Like the aforementioned friend, where we thought we’d take an afternoon, rip off the wallpaper, replace the cracked plaster with a new chunk of wall board, then re-paper than section of wall. Shouldn’t take more than a couple hours, right? Well. . . Get the affected area ripped apart, and we just kept on finding bad plaster. . . Wound up renovating the living room, dining room, and hallway – all new sheetrock, flooring, and windows. Turned an afternoon project into a three month fiasco. . .

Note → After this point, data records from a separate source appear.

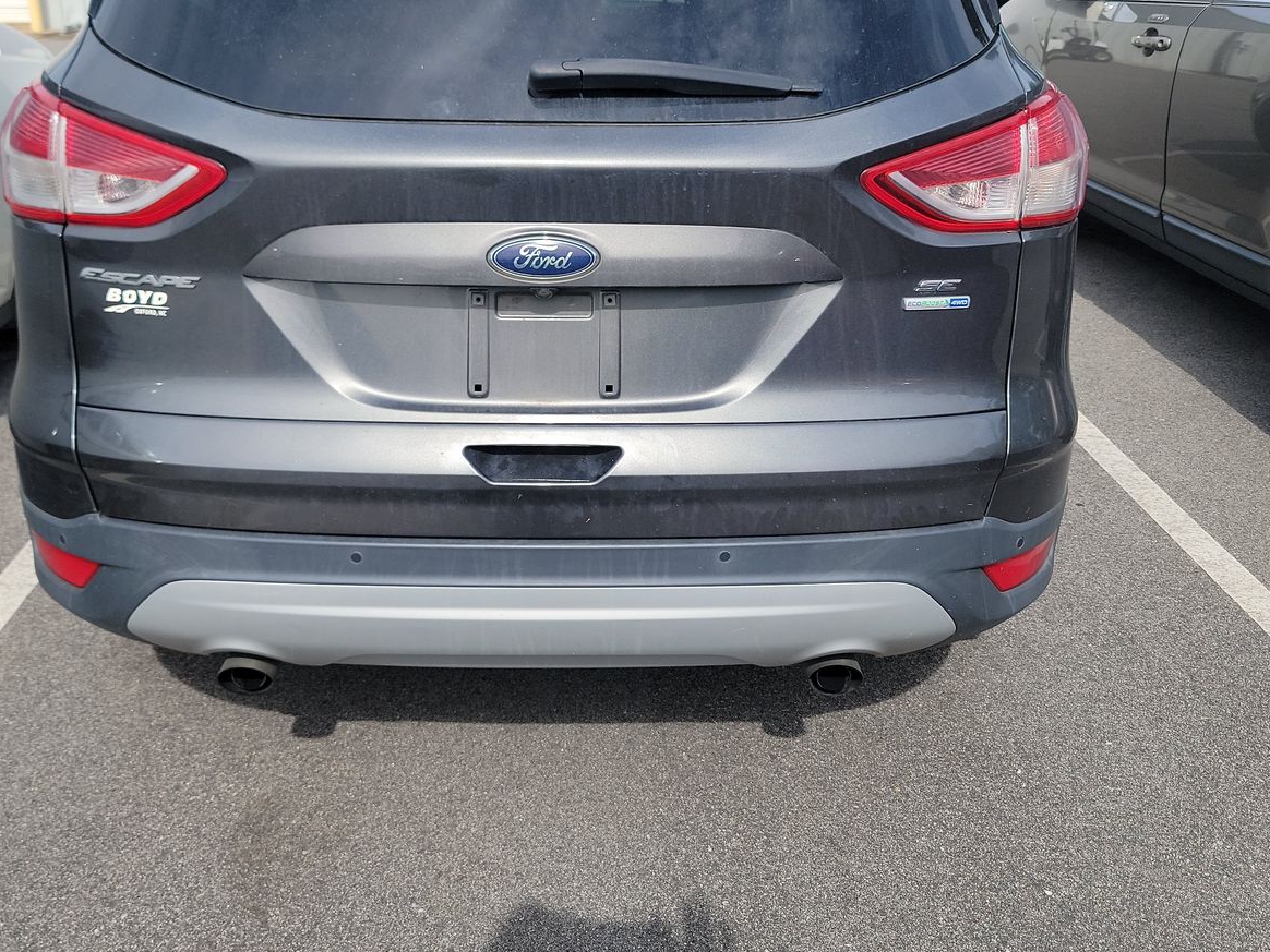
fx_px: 1211
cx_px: 573
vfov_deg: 42.3
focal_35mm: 33
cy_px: 305
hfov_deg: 55.3
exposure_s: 1/552
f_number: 1.8
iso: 50
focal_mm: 6.7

Or my Toyota van when it failed inspection for having rot holes (on a ’80s Toyota! Can you believe it?!?!). I started grinding away at the hole, looking for “good” metal to adhere the Bondo to, and wound up grinding away so much BAD metal that I had to go back to Auto Palace to get some fiberglass. . .
Yes. I know projects that snowball FAR too well. . . :)
(BTW: Your “questionable content” thing has made me realize JUST how much I rely on the ellipses.)
Being not automotively inclined at all, what you’ve said is exactly why I buy new.
Oh, I go down the same road far too often, just saying. I fully agree with you though. Another used car is just someone else’s problems I don’t know about yet. This is why I tend to hold onto and keep repairing old vehicles for a very long time. In the end I pay less.
When it comes to home improvement, I’ve learned it is best not to step back and contemplate the scope of the mountain I have managed to set foot upon. Better to deal with one task at a time. There will be plenty of time to look back and shudder with horror when it is finally all done.
Sometimes these things daisy-chain like that. I’m sitting on the fence of either buying a used car, or doing an in-car engine rebuild on what I have. Except for the engine (bleeding internal gasket that they’d have to disassemble the engine to get to anyway), the car is just fine, condition vouched for by a mechanic. It’s one of those unrustable Saturns, and was still getting 37 mpg (standard trans) before it started its dying process a couple of months ago. That’s why I can’t make myself junk it. But it has 230,000 miles on it, so I don’t know if once I rehab the engine the rest of it will soon go downhill from old age. But I’ve spoken to other Saturn owners who rehabbed their engines and got 600,000+ on the things. But I’ll have to make a decision soon. That Amber Light is on again, and it’s chugging on uphills once more.